Masih Berkabung, PB XIV Mangkubumi Belum Pikirkan Jumenengan
Meski tak banyak bicara, putra tertua PB XIII itu mengaku saat ini keluarga Keraton Kasunanan Surakarta Hadiningrat masih dalam suasana berkabung.
Berbeda dengan adiknya Paku Buwono (PB) XIV Purboyo yang sudah menggelar jumenengan dan membentuk bebadan keraton, PB XIV Mangkubumi/Hangabehi mengaku belum memikirkan langkah selanjutnya setelah ditetapkan sebagai Raja Surakarta.
Meski tak banyak bicara, putra tertua PB XIII itu mengaku saat ini keluarga Keraton Kasunanan Surakarta Hadiningrat masih dalam suasana berkabung usai meninggalnya sang ayah, Minggu (2/11). Selama 40 hari setelah mangkatnya PB XIII, dia mengaku ingin fokus untuk mendoakan ayahnya.

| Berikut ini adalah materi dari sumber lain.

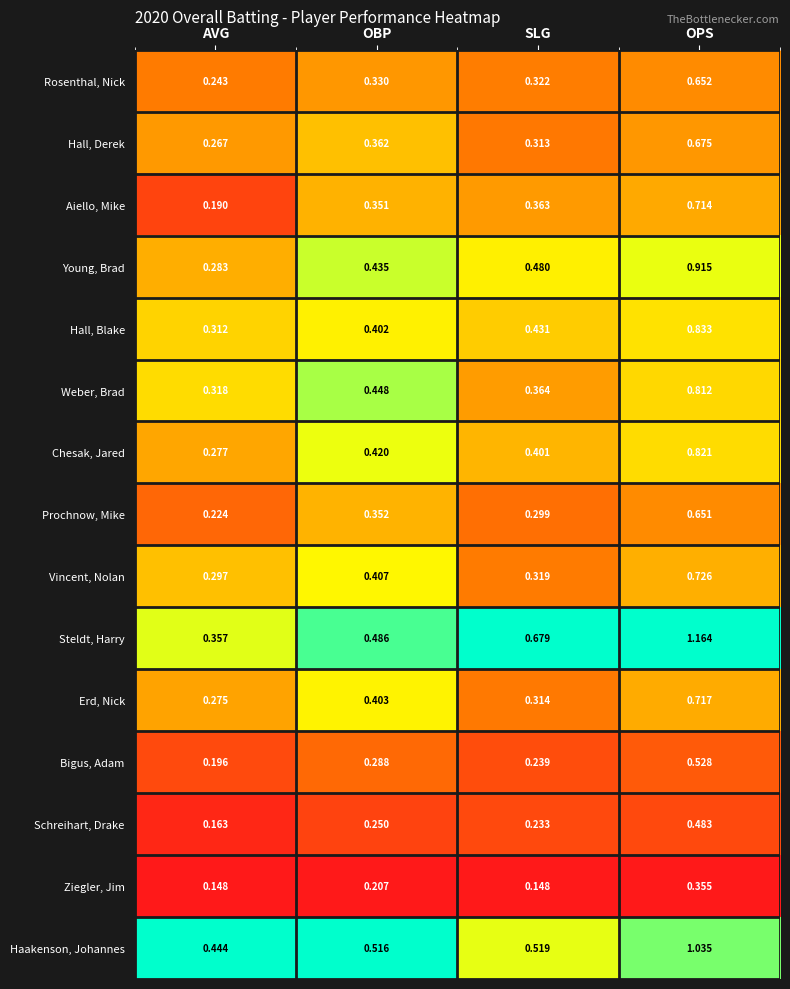

Which category has the lowest value in the Young, Brad series?

AVG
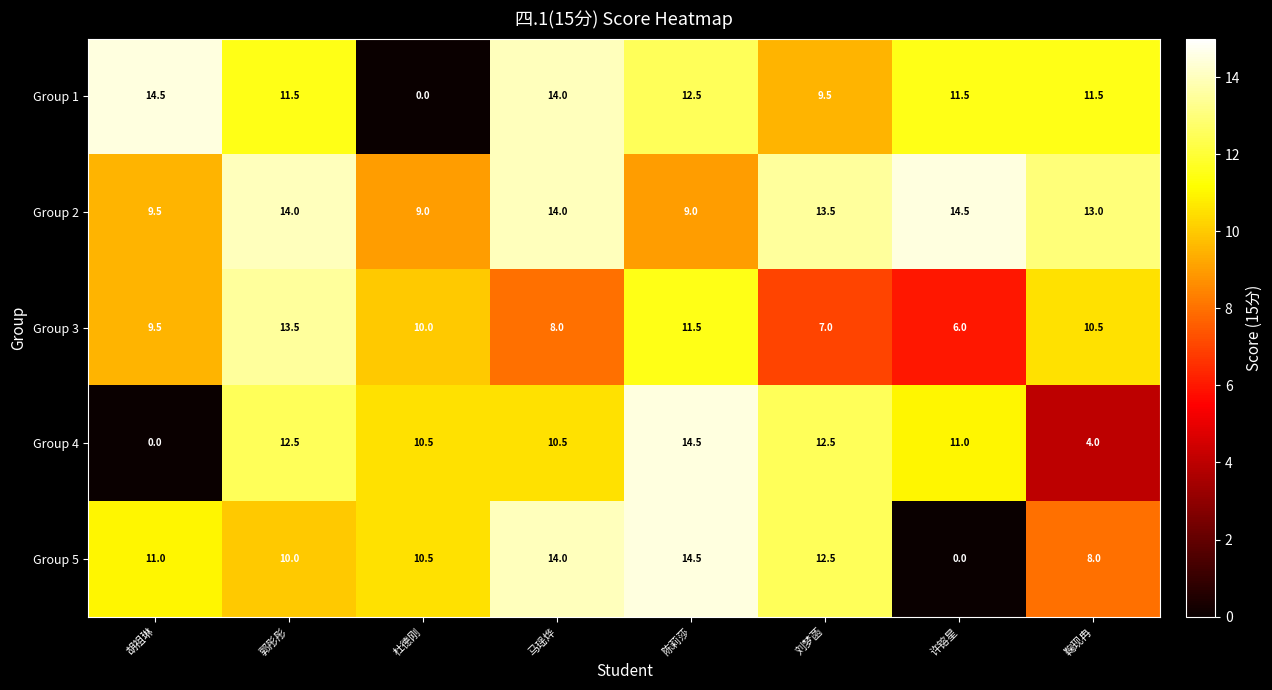

At which label does Group 4 first exceed 11?

郭彤彤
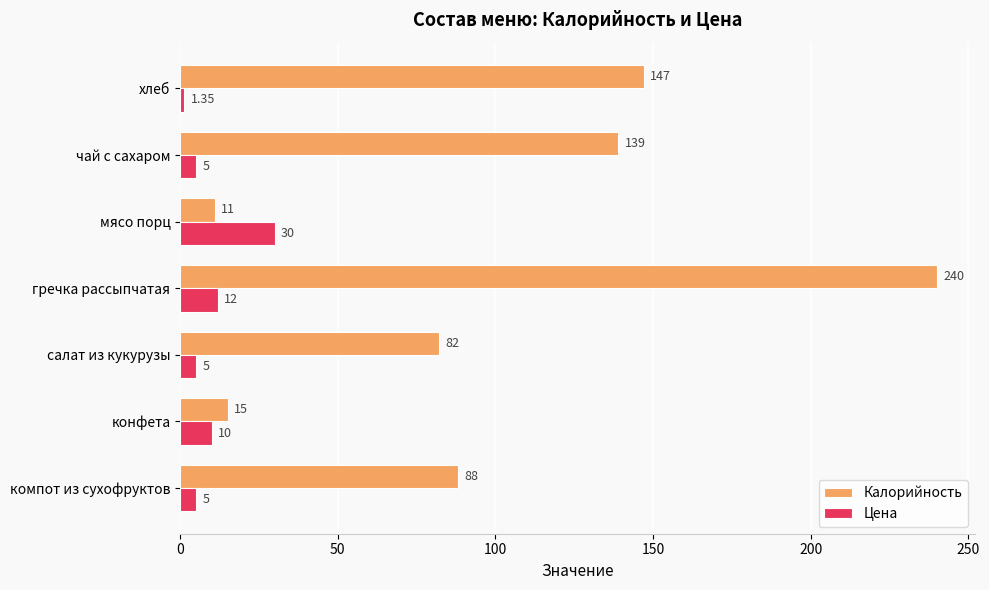

What is the highest value of the Цена series?

30.0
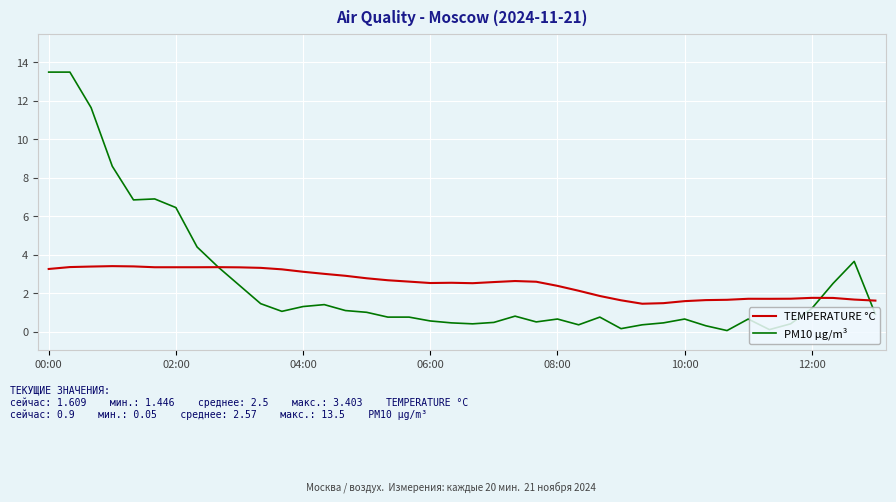

Rank the series by their maximum value, from lowest to highest.

TEMPERATURE °C, PM10 µg/m³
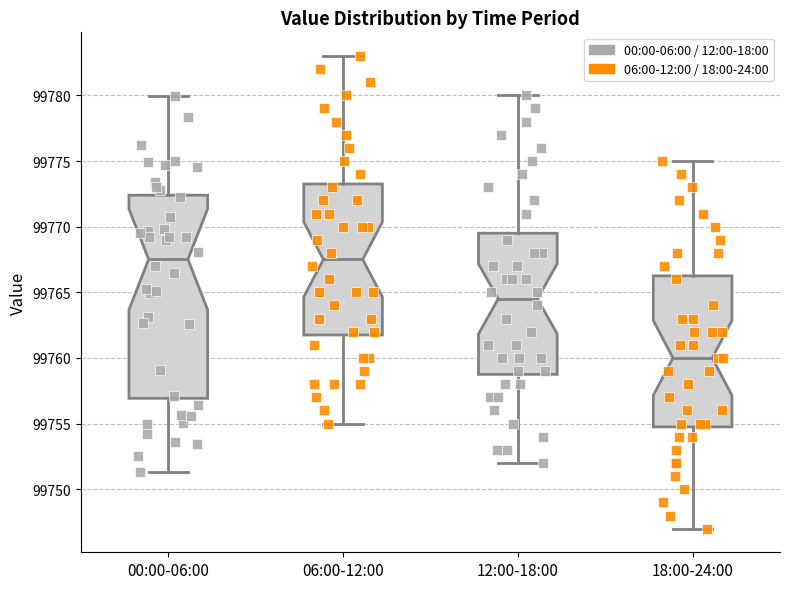

Reading left to right, read every box against the y-axis: the position of its median line, the range the box covers, and the ends of its whiskers. The values are not printed on the chart, so give them approximately, as read against the axis.

00:00-06:00: median 99767.5, box 99757.0 to 99772.5, whiskers 99751.5 to 99780.0
06:00-12:00: median 99767.5, box 99762.0 to 99773.5, whiskers 99755.0 to 99783.0
12:00-18:00: median 99764.5, box 99759.0 to 99769.5, whiskers 99752.0 to 99780.0
18:00-24:00: median 99760.0, box 99755.0 to 99766.5, whiskers 99747.0 to 99775.0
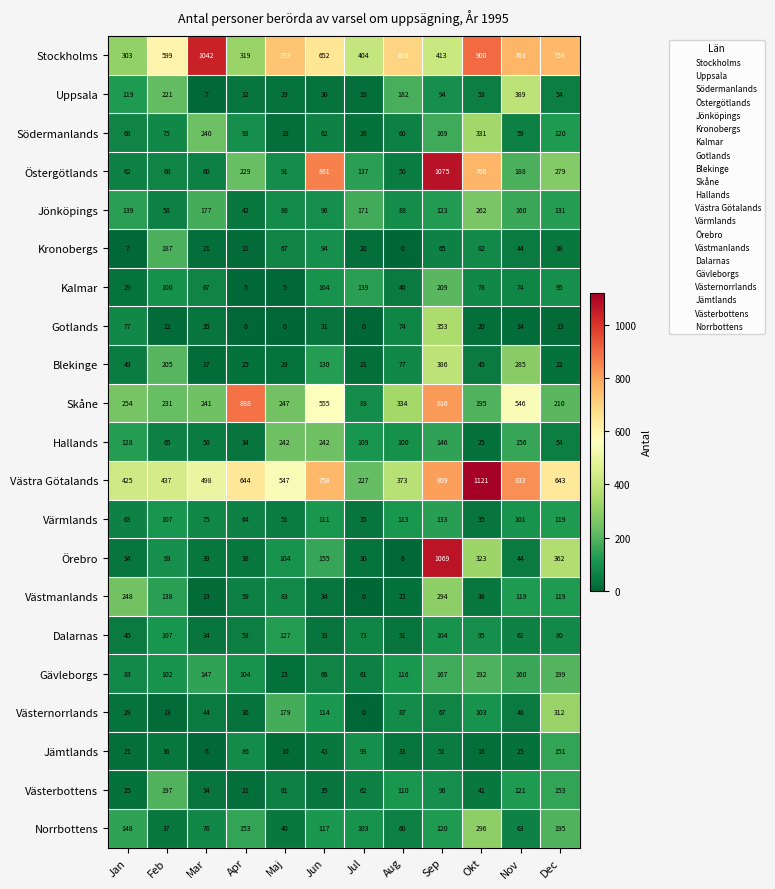

What is the approximate value of Dalarnas at Mar, to the nearest 5?

35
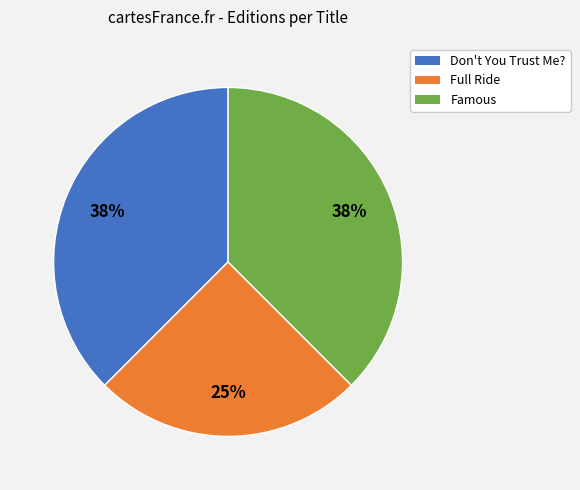

Which category has the smallest portion of the pie?

Full Ride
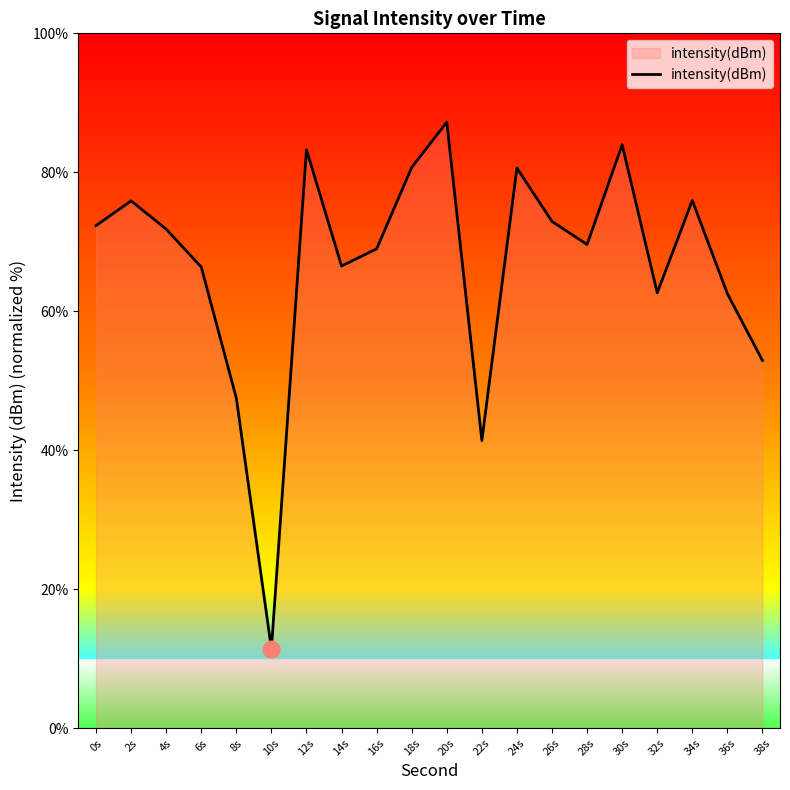

What is the difference between the maximum and minimum values?

75.8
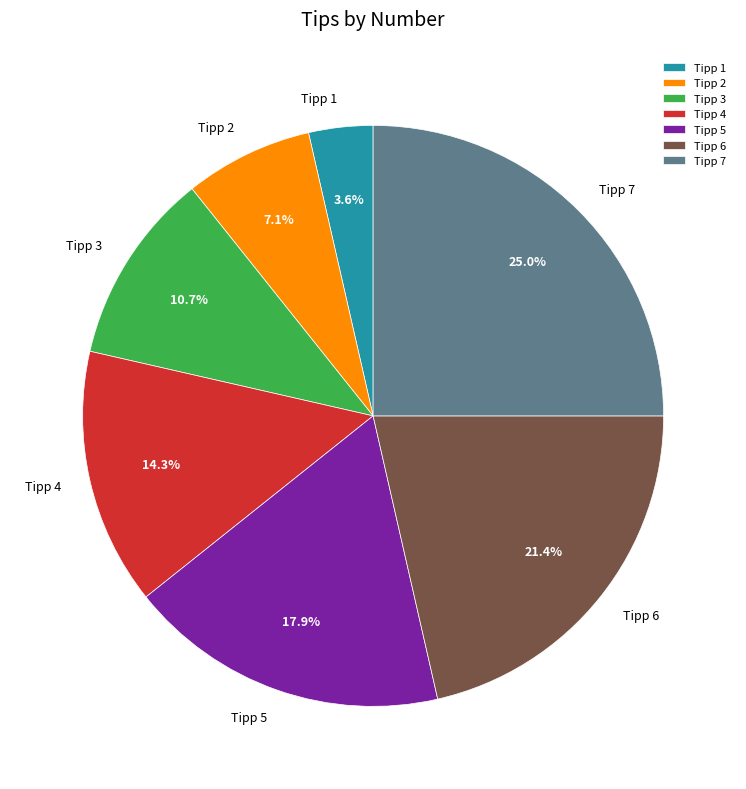

What percentage is the Tipp 5 slice, to the nearest percent?

18%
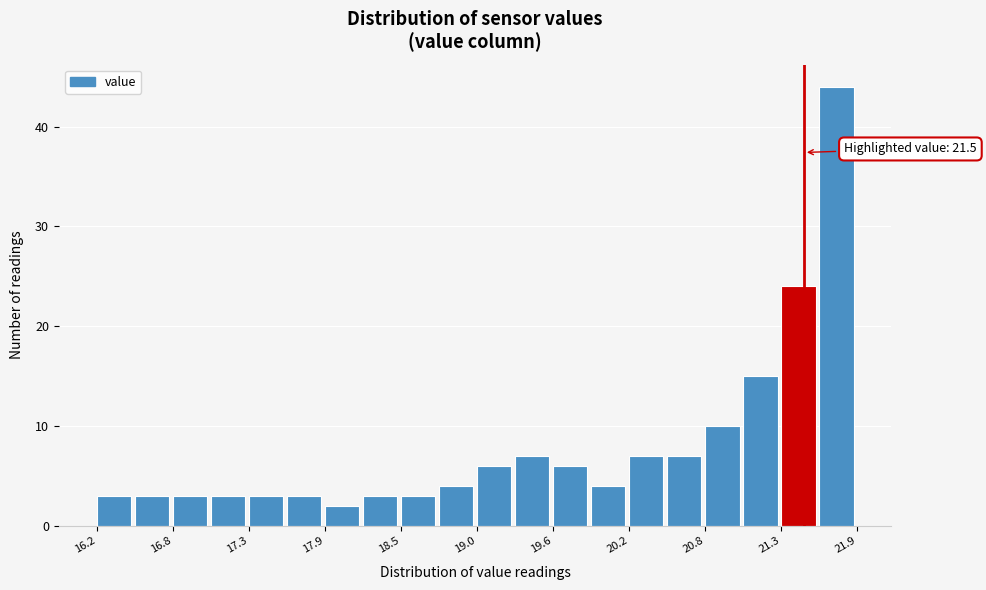

Read against the x-axis, roughly where is the centre of the tallest bar?

21.7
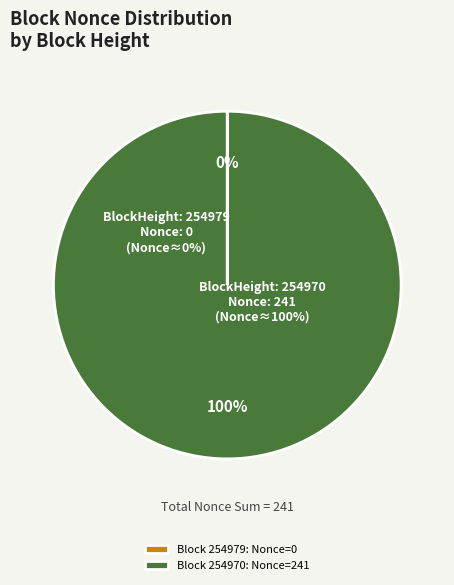

How many segments does this pie chart have?

2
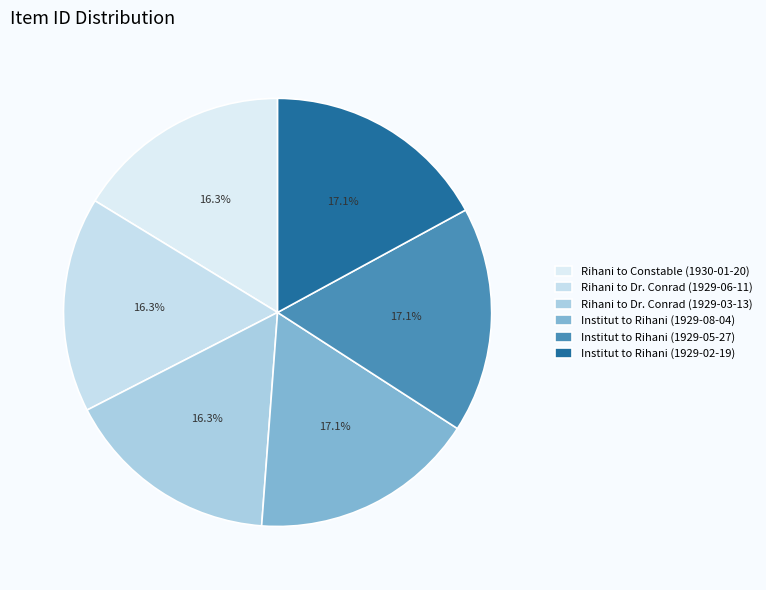

How many slices are in this pie chart?

6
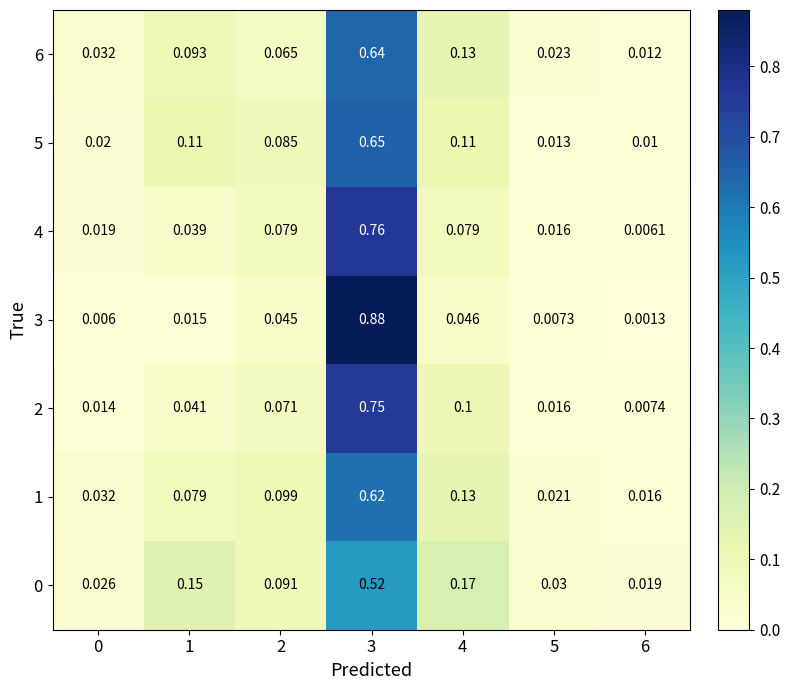

At how many categories does at least one series exceed 0?

7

"Saya belum tahu. Ini masih dalam rangka 40 hari berkabung. Semuanya masih melaksanakan ibadah. Ingin mendoakan beliau yang ada di Imogiri, supaya dijembarke kubure (dilapangkan kuburnya), diampuni segala dosa-dosanipun (dosanya), ditampi (diterima) segala amal ibadahnya, itu saja. Sementara ini hanya itu yang akan saya lakukan," ujar Mangkubumi, seusai Salat Jumat di Masjid Agung Keraton Surakarta Jumat (21/11).
Reaksi Mangkubumi Sang Adik Purboyo Sudah Jumenengan
Saat disinggung ihwal sang adik PB XIV Purboyo yang sudah melaksanakan jumenengan, Mangkubumi enggan berkomentar.
"Ini saya hanya menjalankan salat Jumat saja, belum berkeinginan komentar apapun," tukasnya.
Demikian juga saat ditanyakan terkait pembentukan bebadan oleh kubu Purboyo, Mangkubumi enggan menanggapinya.
"Belum ingin berkomentar, ini fokus ibadah saja," kilahnya.
Gerak Cepat Purboyo
Raja Keraton Kasunanan Surakarta Hadiningrat SISKS Paku Buwono (PB) XIV Purboyo bergerak cepat untuk memperkuat posisinya.
Setelah pengukuhan atau Jumenengan dan menaikkan gelar para pendukungnya, Purboyo memperbarui bebadan atau kelembagaan yang akan membantunya dalam memimpin Keraton Surakarta.
Struktur baru Bebadan Keraton Kasunanan Surakarta Hadiningrat diteyapkan pada hari Rabu (19/11) atau 4 hari setelah prosesi jumenengan.
Juru bicara PB XIV, KPA Singonagoro mengatakan, penataan bebadan dilakukan sebagai langkah strategis PB XIV untuk memulihkan muruah, memperkuat tata kelola, dan menegaskan kembali posisi Keraton Surakarta sebagai pusat peradaban Jawa yang adaptif dan berorientasi masa depan.
"Struktur bebadan baru ini kita susun melalui proses yang matang. Ini menggabungkan unsur tradisional, akademik, profesional, serta keahlian lintas disiplin," katanya.